WORK TO COMPLETE: Reproduce the material below line for line, leaving out the pictures.
++++ INPUT FOR THIS TASK
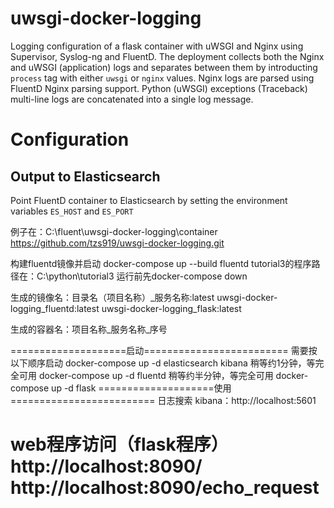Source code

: # uwsgi-docker-logging
Logging configuration of a flask container with uWSGI and Nginx using Supervisor, Syslog-ng and FluentD.
The deployment collects both the Nginx and uWSGI (application) logs and separates between them by introducting `process` tag with either `uwsgi` or `nginx` values.
Nginx logs are parsed using FluentD Nginx parsing support. Python (uWSGI) exceptions (Traceback) multi-line logs are concatenated into a single log message.

# Configuration

## Output to Elasticsearch
Point FluentD container to Elasticsearch by setting the environment variables `ES_HOST` and `ES_PORT`

例子在：C:\fluent\uwsgi-docker-logging\container
https://github.com/tzs919/uwsgi-docker-logging.git

构建fluentd镜像并启动
docker-compose up --build fluentd
tutorial3的程序路径在：C:\python\tutorial3
运行前先docker-compose down

生成的镜像名：目录名（项目名称）_服务名称:latest
uwsgi-docker-logging_fluentd:latest
uwsgi-docker-logging_flask:latest

生成的容器名：项目名称_服务名称_序号

====================启动=========================
需要按以下顺序启动
docker-compose up -d elasticsearch kibana
稍等约1分钟，等完全可用
docker-compose up -d fluentd
稍等约半分钟，等完全可用
docker-compose up -d flask
====================使用=========================
日志搜索
kibana：http://localhost:5601

web程序访问（flask程序）
http://localhost:8090/
http://localhost:8090/echo_request
=============================================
++++++++
SOLUTION TO THIS TASK:
Source code

: # uwsgi-docker-logging
Logging configuration of a flask container with uWSGI and Nginx using Supervisor, Syslog-ng and FluentD.
The deployment collects both the Nginx and uWSGI (application) logs and separates between them by introducting `process` tag with either `uwsgi` or `nginx` values.
Nginx logs are parsed using FluentD Nginx parsing support. Python (uWSGI) exceptions (Traceback) multi-line logs are concatenated into a single log message.

# Configuration

## Output to Elasticsearch
Point FluentD container to Elasticsearch by setting the environment variables `ES_HOST` and `ES_PORT`

例子在：C:\fluent\uwsgi-docker-logging\container
https://github.com/tzs919/uwsgi-docker-logging.git

构建fluentd镜像并启动
docker-compose up --build fluentd
tutorial3的程序路径在：C:\python\tutorial3
运行前先docker-compose down

生成的镜像名：目录名（项目名称）_服务名称:latest
uwsgi-docker-logging_fluentd:latest
uwsgi-docker-logging_flask:latest

生成的容器名：项目名称_服务名称_序号

====================启动=========================
需要按以下顺序启动
docker-compose up -d elasticsearch kibana
稍等约1分钟，等完全可用
docker-compose up -d fluentd
稍等约半分钟，等完全可用
docker-compose up -d flask
====================使用=========================
日志搜索
kibana：http://localhost:5601

web程序访问（flask程序）
http://localhost:8090/
http://localhost:8090/echo_request
=============================================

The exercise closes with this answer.